Sets & Reps (By Goal)

  • Muscle growth: 3-4 sets × 8-15 reps with controlled tempo and 45-75 seconds of rest
  • Shoulder accessory work: 2-4 sets × 10-15 reps after presses or lateral raises
  • Technique practice: 2-3 sets × 10-12 reps using light dumbbells and perfect form
  • Upper-body hypertrophy sessions: 3 sets × 12-15 reps with smooth, non-jerky reps

Progression rule: Increase reps first, then load. Only move up in weight when you can keep the dumbbells close to the body, control the top position, and lower every rep without swinging.

Setup / Starting Position

  1. Stand tall: Place your feet about hip-width to shoulder-width apart and keep your chest up.
  2. Hold the dumbbells in front of the thighs: Use a neutral grip with palms facing your body.
  3. Brace the core: Keep your ribs stacked and avoid leaning back.
  4. Relax the shoulders: Let the traps stay calm at the start instead of pre-shrugging the weights upward.
  5. Set the wrists: Keep them neutral and straight before initiating the pull.
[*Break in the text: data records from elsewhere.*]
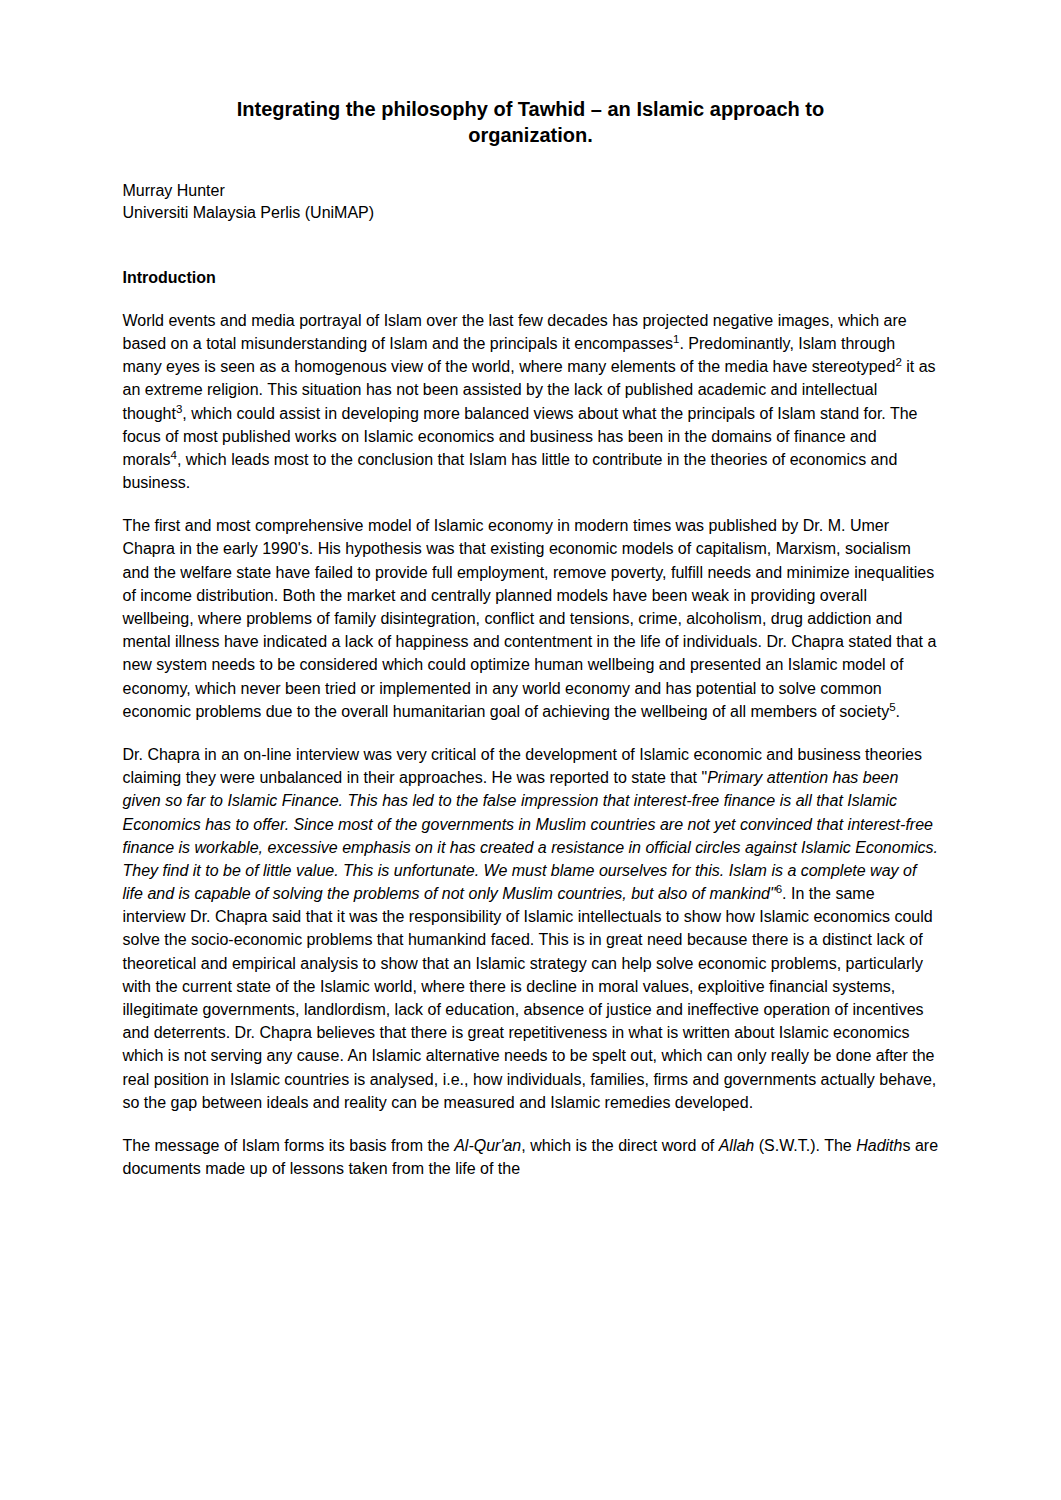Integrating the philosophy of Tawhid – an Islamic approach to
organization.
Murray Hunter
Universiti Malaysia Perlis (UniMAP)
Introduction
World events and media portrayal of Islam over the last few decades has projected negative images, which are based on a total misunderstanding of Islam and the principals it encompasses1. Predominantly, Islam through many eyes is seen as a homogenous view of the world, where many elements of the media have stereotyped2 it as an extreme religion. This situation has not been assisted by the lack of published academic and intellectual thought3, which could assist in developing more balanced views about what the principals of Islam stand for. The focus of most published works on Islamic economics and business has been in the domains of finance and morals4, which leads most to the conclusion that Islam has little to contribute in the theories of economics and business.
The first and most comprehensive model of Islamic economy in modern times was published by Dr. M. Umer Chapra in the early 1990's. His hypothesis was that existing economic models of capitalism, Marxism, socialism and the welfare state have failed to provide full employment, remove poverty, fulfill needs and minimize inequalities of income distribution. Both the market and centrally planned models have been weak in providing overall wellbeing, where problems of family disintegration, conflict and tensions, crime, alcoholism, drug addiction and mental illness have indicated a lack of happiness and contentment in the life of individuals. Dr. Chapra stated that a new system needs to be considered which could optimize human wellbeing and presented an Islamic model of economy, which never been tried or implemented in any world economy and has potential to solve common economic problems due to the overall humanitarian goal of achieving the wellbeing of all members of society5.
Dr. Chapra in an on-line interview was very critical of the development of Islamic economic and business theories claiming they were unbalanced in their approaches. He was reported to state that "Primary attention has been given so far to Islamic Finance. This has led to the false impression that interest-free finance is all that Islamic Economics has to offer. Since most of the governments in Muslim countries are not yet convinced that interest-free finance is workable, excessive emphasis on it has created a resistance in official circles against Islamic Economics. They find it to be of little value. This is unfortunate. We must blame ourselves for this. Islam is a complete way of life and is capable of solving the problems of not only Muslim countries, but also of mankind"6. In the same interview Dr. Chapra said that it was the responsibility of Islamic intellectuals to show how Islamic economics could solve the socio-economic problems that humankind faced. This is in great need because there is a distinct lack of theoretical and empirical analysis to show that an Islamic strategy can help solve economic problems, particularly with the current state of the Islamic world, where there is decline in moral values, exploitive financial systems, illegitimate governments, landlordism, lack of education, absence of justice and ineffective operation of incentives and deterrents. Dr. Chapra believes that there is great repetitiveness in what is written about Islamic economics which is not serving any cause. An Islamic alternative needs to be spelt out, which can only really be done after the real position in Islamic countries is analysed, i.e., how individuals, families, firms and governments actually behave, so the gap between ideals and reality can be measured and Islamic remedies developed.
The message of Islam forms its basis from the Al-Qur'an, which is the direct word of Allah (S.W.T.). The Hadiths are documents made up of lessons taken from the life of the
Tip: Start with lighter dumbbells than you think you need. This exercise usually feels better when form quality stays high.

Execution (Step-by-Step)

  1. Begin the pull: Raise the dumbbells straight upward along the front of your body.
  2. Lead with the elbows: Think about driving the elbows up and out slightly while keeping the dumbbells close to your torso.
  3. Stop at a controlled top position: Bring the weights to about lower chest or upper-abdomen height, or wherever your shoulders feel strongest without pinching.
  4. Keep the shoulders smooth: Avoid turning the top into an aggressive shrug or forcing the elbows too high.
  5. Lower under control: Return the dumbbells slowly to the starting position until the arms are fully extended again.
  6. Repeat with rhythm: Maintain an even tempo and avoid bouncing into the next rep.
Form checkpoint: The best reps are smooth and compact. If the weights drift away from the body, the wrists bend hard, or the torso starts rocking, the load is probably too heavy.

Pro Tips & Common Mistakes

  • Do not pull too high: Going higher is not always better. Stop before the movement becomes uncomfortable or sloppy.
  • Keep the dumbbells close: A close path improves control and keeps tension where you want it.
  • Use moderate weight: This is not an exercise that rewards heaving heavy dumbbells with momentum.
  • Do not swing the torso: Avoid using the hips or lower back to help the weights rise.
  • Keep wrists neutral: Excessive wrist bending can make the movement feel awkward and unstable.
  • Do not over-shrug: A little trap involvement is normal, but the exercise should still feel shoulder-dominant.
  • Control the lowering phase: The eccentric portion helps build muscle and improves technique consistency.

FAQ

What muscles does the Dumbbell Upright Row work?

It mainly targets the lateral deltoids, with assistance from the upper traps, front delts, and biceps.

Is the Dumbbell Upright Row better than the barbell version?

Many lifters find the dumbbell version more comfortable because each arm can move more naturally. That freedom can make it easier to find a shoulder-friendly path.

How high should I lift the dumbbells?

Raise them only as high as you can while keeping the movement smooth and pain-free. For many people, that means stopping around the lower chest area rather than pulling all the way to the neck.

Should I go heavy on upright rows?

Usually, moderate loads work best. This exercise responds better to clean form, controlled reps, and steady tension than to maximal loading.

Where should I feel this exercise the most?

You should mainly feel it in the side shoulders, with some upper-trap support. If you feel mostly wrists, neck tension, or front shoulder pinching, adjust your form or reduce the load.

Disclaimer: This content is for informational and educational purposes only and is not medical advice. If you have shoulder pain, limited mobility, or recurring discomfort during upright rows, consult a qualified healthcare or fitness professional before continuing.